Jakarta, TopBusiness – Asosiasi Pengusaha Indonesia atau Apindo menilai, Undang-Undang Nomor 11 Tahun 2020 tentang Cipta Kerja yang awalnya dicita-citakan untuk meningkatkan investasi ternyata belum membuahkan hasil maksimal. Persoalan mendasar dari penerapan UU Cipta Kerja di lapangan ini karena belum tersentralisasi nya proses perizinan berusaha.
Evaluasi terhadap penerapan UU Cipta Kerja ini menjadi salah agenda utama Rapat Kerja dan Konsultasi Nasional (Rakerkonas) ke-33 Apindo yang akan digelar pada 28 hingga 30 Agustus 2024 di Surabaya.
Direktur Apindo Riset Institute Agung Pambudi mengatakan, pihaknya sudah menerima masukan dari pengusaha yang tergabung dalam Apindo. “Masukan tersebut nantinya akan dirumuskan menjadi rencana strategis untuk disampaikan kepada pemerintah,” tutur Agung dalam konferensi pers di kantor Apindo, Jakarta, Jumat (23/8/2024).
Secara umum, Agung mengatakan di sejumlah sektor perizinan, keberadaan UU Cipta Kerja tidak banyak membantu. Bahkan, kata dia, ada aturan turunan yang begitu banyak sehingga tumpang tindih dalam penerapannya.
“Ada beberapa persoalan, terutama soal perizinan berusaha. Dalam beberapa tingkatan ada perizinan yang lebih rumit dalam konteks setelah UU Cipta Kerja seperti perizinan lingkungan,” kata Agung.
Sementara itu, Direktur Komite Pemantauan Pelaksanaan Otonomi Daerah (KPPOD) Apindo, Herman N. Suparman, melihat masih banyak aturan turunan UU Cipta Kerja gagal menjawab kebutuhan dalam hal kemudahan perizinan. Dia mengatakan tanpa ada arahan spesifik soal sentralisasi pelayanan perizinan, proses investasi di daerah tetap sulit dilakukan.
Dia menilai seharusnya ada aturan khusus yang menangani perizinan agar terpusat. “Saat ini kementerian dan lembaga cenderung mempertahankan sistem mereka sendiri,” kata Herman.
Menurut dia hal ini akan menghambat tujuan utama dari UU Cipta Kerja, yakni penyederhanaan dan mempercepat proses perizinan.
Cukai Minuman Berpemanis
Selain UU Cipta Kerja, Apindo saat ini memantau penerapan Peraturan Pemerintah (PP) Nomor 28 Tahun 2024 tentang Kesehatan. Peraturan pemerintah ini juga mengatur rencana pembatasan kadar gula dalam makanan dan minuman yang beredar di pasar, termasuk pengenaan cukai minuman berpemanis.
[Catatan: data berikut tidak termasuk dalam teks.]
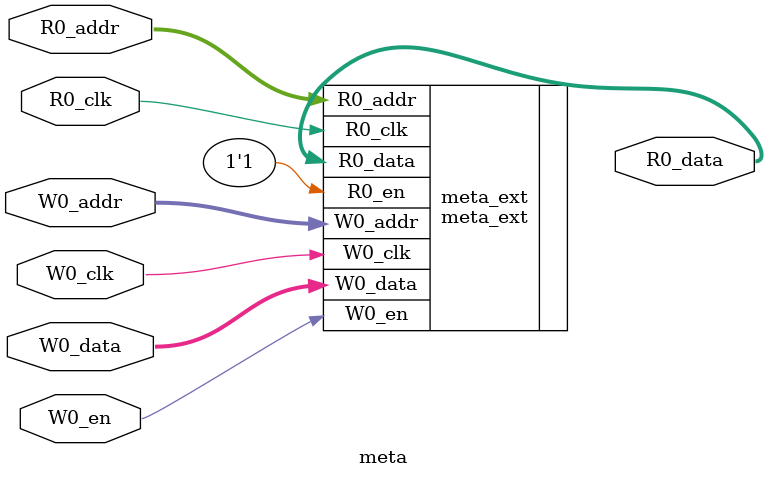
<source format=sv>
module meta(	// @[generators/boom/src/main/scala/v3/ifu/fetch-target-queue.scala:142:29]
  input  [5:0]   R0_addr,
  input          R0_clk,
  output [239:0] R0_data,
  input  [5:0]   W0_addr,
  input          W0_en,
  input          W0_clk,
  input  [239:0] W0_data
);

  meta_ext meta_ext (	// @[generators/boom/src/main/scala/v3/ifu/fetch-target-queue.scala:142:29]
    .R0_addr (R0_addr),
    .R0_en   (1'h1),	// @[generators/boom/src/main/scala/v3/ifu/fetch-target-queue.scala:142:29]
    .R0_clk  (R0_clk),
    .R0_data (R0_data),
    .W0_addr (W0_addr),
    .W0_en   (W0_en),
    .W0_clk  (W0_clk),
    .W0_data (W0_data)
  );	// @[generators/boom/src/main/scala/v3/ifu/fetch-target-queue.scala:142:29]
endmodule


</source>
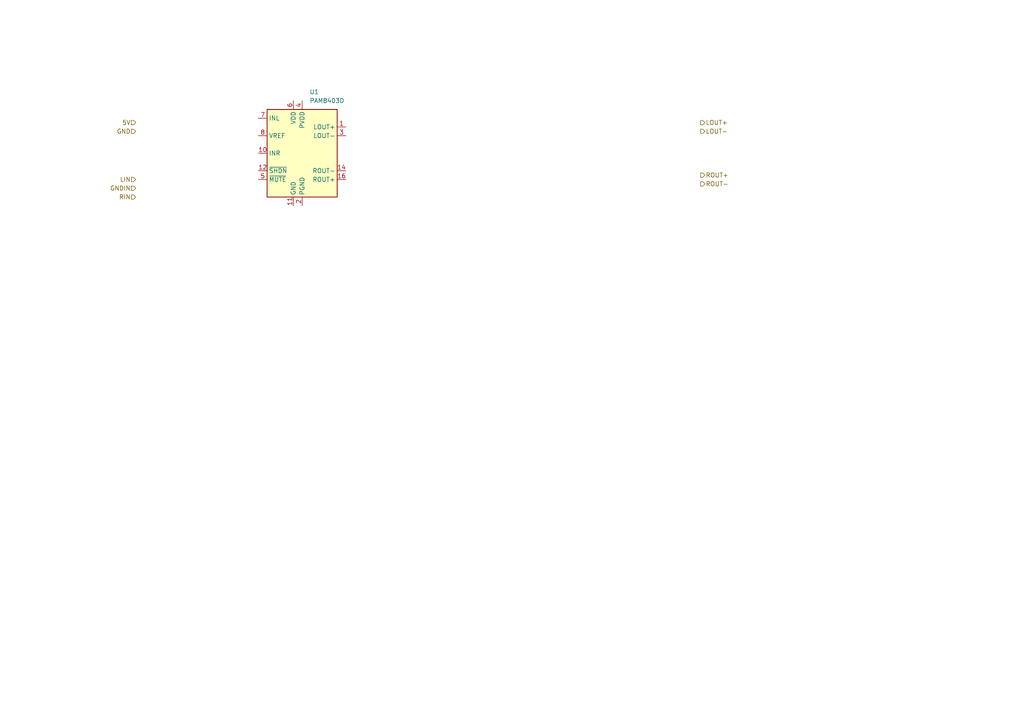
<source format=kicad_sch>
(kicad_sch
	(version 20250114)
	(generator "eeschema")
	(generator_version "9.0")
	(uuid "ac5e32bb-52bb-4365-97cf-05c71a9f5445")
	(paper "A4")
	
	(hierarchical_label "LOUT-"
		(shape output)
		(at 203.2 38.1 0)
		(effects
			(font
				(size 1.27 1.27)
			)
			(justify left)
		)
		(uuid "001907d9-436c-4c7c-a2b7-65df03d50f54")
	)
	(hierarchical_label "RIN"
		(shape input)
		(at 39.37 57.15 180)
		(effects
			(font
				(size 1.27 1.27)
			)
			(justify right)
		)
		(uuid "2d209f84-8148-4ce2-b8a0-8ccc45080d99")
	)
	(hierarchical_label "ROUT+"
		(shape output)
		(at 203.2 50.8 0)
		(effects
			(font
				(size 1.27 1.27)
			)
			(justify left)
		)
		(uuid "5dbdd8a9-4f2e-4b41-b9b1-3901a647a0d1")
	)
	(hierarchical_label "LOUT+"
		(shape output)
		(at 203.2 35.56 0)
		(effects
			(font
				(size 1.27 1.27)
			)
			(justify left)
		)
		(uuid "5e2c3245-8fda-4ced-b41d-4a5fb3c7d277")
	)
	(hierarchical_label "GNDIN"
		(shape input)
		(at 39.37 54.61 180)
		(effects
			(font
				(size 1.27 1.27)
			)
			(justify right)
		)
		(uuid "8123e617-7d21-4971-9d3e-d1db1b344598")
	)
	(hierarchical_label "ROUT-"
		(shape output)
		(at 203.2 53.34 0)
		(effects
			(font
				(size 1.27 1.27)
			)
			(justify left)
		)
		(uuid "9c1ef361-fb0f-440f-919d-5ac0eedb5df7")
	)
	(hierarchical_label "GND"
		(shape input)
		(at 39.37 38.1 180)
		(effects
			(font
				(size 1.27 1.27)
			)
			(justify right)
		)
		(uuid "ca6111b4-453d-414e-ac1c-91049065e817")
	)
	(hierarchical_label "5V"
		(shape input)
		(at 39.37 35.56 180)
		(effects
			(font
				(size 1.27 1.27)
			)
			(justify right)
		)
		(uuid "cd6c5471-dcf5-4c55-8246-cd8a92fc6b68")
	)
	(hierarchical_label "LIN"
		(shape input)
		(at 39.37 52.07 180)
		(effects
			(font
				(size 1.27 1.27)
			)
			(justify right)
		)
		(uuid "e9ca65a2-e13a-4bc5-b87d-1cea8504a30f")
	)
	(symbol
		(lib_id "Amplifier_Audio:PAM8403D")
		(at 87.63 44.45 0)
		(unit 1)
		(exclude_from_sim no)
		(in_bom yes)
		(on_board yes)
		(dnp no)
		(fields_autoplaced yes)
		(uuid "209db2db-40ea-4ccd-ab46-77e29a1743e8")
		(property "Reference" "U1"
			(at 89.7733 26.67 0)
			(effects
				(font
					(size 1.27 1.27)
				)
				(justify left)
			)
		)
		(property "Value" "PAM8403D"
			(at 89.7733 29.21 0)
			(effects
				(font
					(size 1.27 1.27)
				)
				(justify left)
			)
		)
		(property "Footprint" "Package_SO:SOP-16_3.9x9.9mm_P1.27mm"
			(at 87.63 44.45 0)
			(effects
				(font
					(size 1.27 1.27)
				)
				(hide yes)
			)
		)
		(property "Datasheet" "https://www.diodes.com/assets/Datasheets/products_inactive_data/PAM8403.pdf"
			(at 82.55 39.37 0)
			(effects
				(font
					(size 1.27 1.27)
				)
				(hide yes)
			)
		)
		(property "Description" "3W Filterless Class-D Stereo Audio Amplifier, SOP-16"
			(at 87.63 44.45 0)
			(effects
				(font
					(size 1.27 1.27)
				)
				(hide yes)
			)
		)
		(pin "4"
			(uuid "74ac72bf-5889-4f14-8859-32986d10b676")
		)
		(pin "8"
			(uuid "f381f286-d252-4bae-803c-7c7bdc26767a")
		)
		(pin "9"
			(uuid "9ec772e9-7173-4483-8ee4-9edb234e664a")
		)
		(pin "13"
			(uuid "38d71fc7-3e60-4f39-abd6-995b4d428726")
		)
		(pin "16"
			(uuid "d8871f68-0606-4141-84f7-ef8fd60a8827")
		)
		(pin "7"
			(uuid "fb058378-ed7c-47f9-9e53-4d0eb93e78ea")
		)
		(pin "2"
			(uuid "19ec4255-23cf-4183-bdfd-db7d30d8a55f")
		)
		(pin "14"
			(uuid "93c9194b-4921-4f06-b440-6431307af570")
		)
		(pin "12"
			(uuid "0611c2b4-71b6-4a11-96f8-adbea72c0f72")
		)
		(pin "11"
			(uuid "24839623-daea-4875-9622-78ac0817122b")
		)
		(pin "6"
			(uuid "3021c775-1570-4135-9630-48661a02bf39")
		)
		(pin "15"
			(uuid "ea187d8c-5ed9-46f2-b3e4-51567997346c")
		)
		(pin "3"
			(uuid "b1f9cb2d-07a9-4002-a544-91f9036bbc1d")
		)
		(pin "1"
			(uuid "de36b7cd-534f-49b6-b3d4-01a4da346df3")
		)
		(pin "5"
			(uuid "f00f21a7-284d-4eb1-99f1-84ce2db041a3")
		)
		(pin "10"
			(uuid "40455196-e009-45a4-bab0-6e8ae23c590e")
		)
		(instances
			(project ""
				(path "/2b6c83b8-b6db-46e9-a845-f7ffa0649aa2/1fa0340b-df84-4175-87a4-4069c79bd3c0"
					(reference "U1")
					(unit 1)
				)
			)
		)
	)
)

</source>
Ketua Apindo Shinta Kamdani mengatakan, Apindo sudah berdiskusi dengan Kementerian Kesehatan (Kemenkes) untuk memberikan masukan. Shinta khawatir penerapan cukai minuman berpemanis bisa berdampak buruk pada industri.
“Cukai dapat menyebabkan kenaikan harga. Ini akan memengaruhi daya beli masyarakat. Ketika permintaan turun, produksi juga menurun. Tentu saja, ini bisa berujung pada pemutusan hubungan kerja (PHK) dalam jangka panjang,” jelas Shinta.
Shinta mendorong pemerintah untuk melibatkan sektor swasta dalam penyusunan peraturan turunan terkait cukai minuman berpemanis.
“PP Nomor 28 Tahun 2024 sudah diterbitkan, jadi silakan jika ada yang ingin mengajukan uji materi. Namun, kami dari Apindo berharap pemerintah benar-benar melibatkan sektor swasta dalam penyusunan peraturan turunan,” ujar Shinta.
Industri makanan dan minuman menyumbang 39% dari produk domestik bruto (PDB) non-minyak dan gas pada 2023. Pangsa sektor industri makanan dan minuman dalam PDB nasional mencapai 6,55% pada 2023. Shinta menekankan betapa pentingnya sektor ini bagi ekonomi Indonesia.
“Kami memahami bahwa pemerintah ingin menerapkan cukai ini karena alasan kesehatan. Namun, apakah cukai ini benar-benar akan membantu mengatasi masalah kesehatan?” katanya.
Menurut dokumen rancangan APBN 2025, pemerintah akan menerapkan cukai minuman berpemanis mulai tahun depan, yang merupakan tahun pertama presiden terpilih Prabowo Subianto menjabat. Pemerintah menargetkan bisa menghimpun sekitar Rp 244 triliun dari cukai gabungan produk tembakau, minuman yang mengandung alkohol etil atau etanol, dan minuman berpemanis pada 2025.